Hardware-enabled governance is the idea of building the enforcement of AI rules into the physical chips that frontier AI runs on. Rather than trusting a lab or a state to follow the rules and hoping to catch violations after the fact, you put verification and limits into the silicon itself, where they are far harder to evade and far easier to audit.
The idea rests on a fact that makes AI unusually governable. Training a frontier model takes enormous quantities of specialised chips, concentrated in large data centres, produced by a tiny number of firms through a supply chain with severe chokepoints. Software copies invisibly and instantly. Tens of thousands of advanced processors drawing megawatts of power do not. That physical footprint is the surface governance can grip, the same insight behind compute governance, taken down to the level of the chip.
What could be built into the hardware
The proposals range from modest to ambitious.
- Verification of use. Chips could attest, in a tamper-resistant and privacy-preserving way, to properties of what they are doing, for example how much compute a training run consumed, letting an inspector confirm compliance without reading the model or the data.
- Usage limits. Hardware could enforce ceilings, refusing to participate in a training run above a set scale unless authorised, turning a legal limit into a physical one.
- Location and integrity. Mechanisms could confirm a chip is where it is declared to be and has not been tampered with, supporting export controls and preventing diversion to unmonitored facilities.
Some of these build on secure-hardware features that already exist in modern processors for other reasons. The engineering is hard and partly unsolved, but it is not science fiction, and serious work is underway on making it real.
Why this is such an attractive lever
The appeal is that it addresses the problem that undermines most AI governance: verification. A treaty you cannot check is the Biological Weapons Convention, a real prohibition violated for decades without detection. Governance that can actually confirm compliance, the way the nuclear inspection regime confirms it for fissile material, is governance that can hold. Hardware-enabled mechanisms offer a path to that kind of verification for AI, rooted in physics rather than trust. They could let states agree to limits and confirm each other are keeping them, which is the missing ingredient in almost every international proposal.
The hard part of any AI agreement is not writing the rule. It is proving the rule is being followed. Hardware is where proof might live.
The double edge
Honesty requires naming the risk. A mechanism that lets a legitimate authority verify and limit compute is also a mechanism of control, and control can be abused. Infrastructure built to enforce safety limits could, in the wrong hands, enforce a monopoly, entrench whoever holds the keys, or become a tool of surveillance and coercion. The same lever that could underwrite a fair international pause could underwrite the concentration of power the Foundation warns against elsewhere.

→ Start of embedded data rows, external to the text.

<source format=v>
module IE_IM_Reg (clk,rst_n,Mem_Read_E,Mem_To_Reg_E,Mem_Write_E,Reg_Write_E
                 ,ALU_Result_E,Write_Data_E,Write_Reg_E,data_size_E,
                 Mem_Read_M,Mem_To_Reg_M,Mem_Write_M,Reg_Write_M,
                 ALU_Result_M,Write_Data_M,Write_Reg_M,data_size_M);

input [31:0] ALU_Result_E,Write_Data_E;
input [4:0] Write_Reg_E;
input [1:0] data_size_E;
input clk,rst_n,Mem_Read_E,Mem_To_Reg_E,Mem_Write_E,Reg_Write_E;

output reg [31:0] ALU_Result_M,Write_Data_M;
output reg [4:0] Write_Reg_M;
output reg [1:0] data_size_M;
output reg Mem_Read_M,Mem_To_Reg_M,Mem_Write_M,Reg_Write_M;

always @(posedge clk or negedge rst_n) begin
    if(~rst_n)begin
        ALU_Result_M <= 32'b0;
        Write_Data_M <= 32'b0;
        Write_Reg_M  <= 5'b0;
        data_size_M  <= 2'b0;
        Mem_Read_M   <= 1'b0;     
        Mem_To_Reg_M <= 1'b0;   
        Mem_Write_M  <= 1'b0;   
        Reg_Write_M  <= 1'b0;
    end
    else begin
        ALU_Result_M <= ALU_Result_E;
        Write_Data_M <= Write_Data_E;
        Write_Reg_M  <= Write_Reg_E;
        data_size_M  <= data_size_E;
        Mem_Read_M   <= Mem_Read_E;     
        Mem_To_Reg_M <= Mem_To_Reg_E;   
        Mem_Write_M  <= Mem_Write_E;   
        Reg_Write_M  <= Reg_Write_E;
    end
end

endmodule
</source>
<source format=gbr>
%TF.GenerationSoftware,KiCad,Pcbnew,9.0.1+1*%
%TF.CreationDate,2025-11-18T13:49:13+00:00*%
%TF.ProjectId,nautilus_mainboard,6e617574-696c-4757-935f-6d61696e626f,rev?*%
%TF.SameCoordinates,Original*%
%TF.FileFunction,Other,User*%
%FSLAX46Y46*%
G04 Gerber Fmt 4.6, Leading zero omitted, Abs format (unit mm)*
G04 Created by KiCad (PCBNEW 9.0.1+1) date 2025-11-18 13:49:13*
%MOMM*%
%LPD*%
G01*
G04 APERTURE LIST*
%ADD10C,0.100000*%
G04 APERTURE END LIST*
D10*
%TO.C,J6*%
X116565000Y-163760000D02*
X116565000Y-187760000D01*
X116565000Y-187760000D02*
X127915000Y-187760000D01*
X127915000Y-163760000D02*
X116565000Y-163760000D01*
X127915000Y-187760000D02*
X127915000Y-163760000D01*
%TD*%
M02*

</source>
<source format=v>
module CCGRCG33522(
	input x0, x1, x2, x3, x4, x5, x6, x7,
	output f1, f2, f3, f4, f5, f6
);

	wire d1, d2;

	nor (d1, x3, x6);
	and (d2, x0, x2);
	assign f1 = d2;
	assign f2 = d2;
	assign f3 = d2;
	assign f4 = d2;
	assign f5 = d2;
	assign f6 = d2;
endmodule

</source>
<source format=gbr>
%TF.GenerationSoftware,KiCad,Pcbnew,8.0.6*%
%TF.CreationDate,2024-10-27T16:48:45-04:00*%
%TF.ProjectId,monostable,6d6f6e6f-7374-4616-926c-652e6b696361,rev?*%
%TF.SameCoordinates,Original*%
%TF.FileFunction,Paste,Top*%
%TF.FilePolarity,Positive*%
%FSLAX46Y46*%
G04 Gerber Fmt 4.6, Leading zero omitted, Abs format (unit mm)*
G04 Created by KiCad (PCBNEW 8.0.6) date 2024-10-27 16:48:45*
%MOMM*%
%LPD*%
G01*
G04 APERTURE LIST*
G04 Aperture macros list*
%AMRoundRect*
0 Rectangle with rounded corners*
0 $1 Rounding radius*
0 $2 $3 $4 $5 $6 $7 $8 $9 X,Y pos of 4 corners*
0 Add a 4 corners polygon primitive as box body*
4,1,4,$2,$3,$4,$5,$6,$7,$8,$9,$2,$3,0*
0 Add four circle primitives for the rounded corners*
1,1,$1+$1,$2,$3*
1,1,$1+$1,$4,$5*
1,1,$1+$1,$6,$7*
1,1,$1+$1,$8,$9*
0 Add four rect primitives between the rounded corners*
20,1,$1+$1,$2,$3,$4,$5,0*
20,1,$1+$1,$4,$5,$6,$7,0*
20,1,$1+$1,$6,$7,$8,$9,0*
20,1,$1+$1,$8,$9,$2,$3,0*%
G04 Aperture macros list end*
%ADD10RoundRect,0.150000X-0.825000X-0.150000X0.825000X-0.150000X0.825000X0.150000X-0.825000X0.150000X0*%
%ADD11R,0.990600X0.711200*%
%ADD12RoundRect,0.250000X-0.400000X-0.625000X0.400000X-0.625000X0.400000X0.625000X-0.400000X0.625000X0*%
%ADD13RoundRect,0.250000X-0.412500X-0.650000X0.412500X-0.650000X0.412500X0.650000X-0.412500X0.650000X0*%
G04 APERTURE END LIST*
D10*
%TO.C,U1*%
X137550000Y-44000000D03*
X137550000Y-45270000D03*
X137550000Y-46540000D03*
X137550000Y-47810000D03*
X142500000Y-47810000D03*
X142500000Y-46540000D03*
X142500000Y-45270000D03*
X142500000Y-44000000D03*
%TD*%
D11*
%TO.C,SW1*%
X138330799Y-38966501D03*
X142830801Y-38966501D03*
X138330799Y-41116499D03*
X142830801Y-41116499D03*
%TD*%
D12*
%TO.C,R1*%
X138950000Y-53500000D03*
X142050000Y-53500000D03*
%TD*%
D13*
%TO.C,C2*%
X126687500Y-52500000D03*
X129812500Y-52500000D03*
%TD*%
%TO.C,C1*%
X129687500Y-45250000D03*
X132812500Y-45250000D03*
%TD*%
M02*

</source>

This does not argue against the technology. It argues for building it with governance of the governance: transparency about what the mechanisms do, limits on who controls them, and international rather than unilateral authority. Handled that way, hardware-enabled governance is among the most promising tools available, because it attacks the verification problem at its root. It is one of the more concrete reasons the Foundation believes a credible, checkable international framework is achievable rather than utopian, and it runs through our plan.
Common questions.
It is the approach of building the enforcement of AI rules into the physical chips that frontier AI runs on, rather than relying on developers to follow rules voluntarily and trying to catch violations afterward. By putting verification and limits into the silicon itself, compliance becomes harder to evade and easier to audit. It works because training frontier models requires large quantities of specialised chips concentrated in data centres, a physical footprint that governance can grip.

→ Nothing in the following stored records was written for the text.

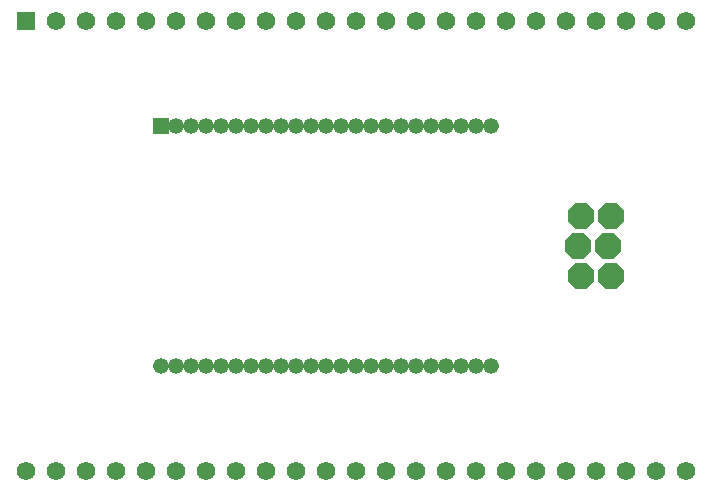
<source format=gbr>
G75*
G70*
%OFA0B0*%
%FSLAX24Y24*%
%IPPOS*%
%LPD*%
%AMOC8*
5,1,8,0,0,1.08239X$1,22.5*
%
%ADD10OC8,0.0888*%
%ADD11C,0.0523*%
%ADD12R,0.0523X0.0523*%
%ADD13R,0.0618X0.0618*%
%ADD14C,0.0618*%
D10*
X019601Y007601D03*
X020601Y007601D03*
X020501Y008601D03*
X019501Y008601D03*
X019601Y009601D03*
X020601Y009601D03*
D11*
X016601Y012601D03*
X016101Y012601D03*
X015601Y012601D03*
X015101Y012601D03*
X014601Y012601D03*
X014101Y012601D03*
X013601Y012601D03*
X013101Y012601D03*
X012601Y012601D03*
X012101Y012601D03*
X011601Y012601D03*
X011101Y012601D03*
X010601Y012601D03*
X010101Y012601D03*
X009601Y012601D03*
X009101Y012601D03*
X008601Y012601D03*
X008101Y012601D03*
X007601Y012601D03*
X007101Y012601D03*
X006601Y012601D03*
X006101Y012601D03*
X006101Y004601D03*
X006601Y004601D03*
X007101Y004601D03*
X007601Y004601D03*
X008101Y004601D03*
X008601Y004601D03*
X009101Y004601D03*
X009601Y004601D03*
X010101Y004601D03*
X010601Y004601D03*
X011101Y004601D03*
X011601Y004601D03*
X012101Y004601D03*
X012601Y004601D03*
X013101Y004601D03*
X013601Y004601D03*
X014101Y004601D03*
X014601Y004601D03*
X015101Y004601D03*
X015601Y004601D03*
X016101Y004601D03*
X016601Y004601D03*
X005601Y004601D03*
D12*
X005601Y012601D03*
D13*
X001101Y016101D03*
D14*
X001101Y001101D03*
X002101Y001101D03*
X003101Y001101D03*
X004101Y001101D03*
X005101Y001101D03*
X006101Y001101D03*
X007101Y001101D03*
X008101Y001101D03*
X009101Y001101D03*
X010101Y001101D03*
X011101Y001101D03*
X012101Y001101D03*
X013101Y001101D03*
X014101Y001101D03*
X015101Y001101D03*
X016101Y001101D03*
X017101Y001101D03*
X018101Y001101D03*
X019101Y001101D03*
X020101Y001101D03*
X021101Y001101D03*
X022101Y001101D03*
X023101Y001101D03*
X023101Y016101D03*
X022101Y016101D03*
X021101Y016101D03*
X020101Y016101D03*
X019101Y016101D03*
X018101Y016101D03*
X017101Y016101D03*
X016101Y016101D03*
X015101Y016101D03*
X014101Y016101D03*
X013101Y016101D03*
X012101Y016101D03*
X011101Y016101D03*
X010101Y016101D03*
X009101Y016101D03*
X008101Y016101D03*
X007101Y016101D03*
X006101Y016101D03*
X005101Y016101D03*
X004101Y016101D03*
X003101Y016101D03*
X002101Y016101D03*
M02*

</source>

Several mechanisms are proposed. Chips could attest in a tamper-resistant, privacy-preserving way to properties of what they are doing, such as how much compute a training run used, letting inspectors confirm compliance without reading the model or data. Hardware could enforce usage ceilings, refusing to join a training run above a set scale unless authorised. And mechanisms could confirm a chip's location and integrity to support export controls and prevent diversion to unmonitored sites. Some build on secure-hardware features already present in modern processors.
Because it targets verification, the problem that undermines most AI governance. An agreement no one can check tends to fail, as the unverifiable Biological Weapons Convention did. Hardware-enabled mechanisms offer a route to confirming compliance rooted in physics rather than trust, similar to how nuclear inspection verifies fissile material. That would let states agree to limits and confirm each other are keeping them, supplying the missing ingredient in almost every international AI proposal.
A mechanism that lets a legitimate authority verify and limit compute is also a mechanism of control, and control can be abused. Infrastructure built to enforce safety limits could instead enforce a monopoly, entrench whoever holds the keys, or enable surveillance and coercion. The same lever that could underwrite a fair international pause could underwrite a dangerous concentration of power. The response is not to avoid the technology but to govern it with transparency, limits on who controls it, and international rather than unilateral authority.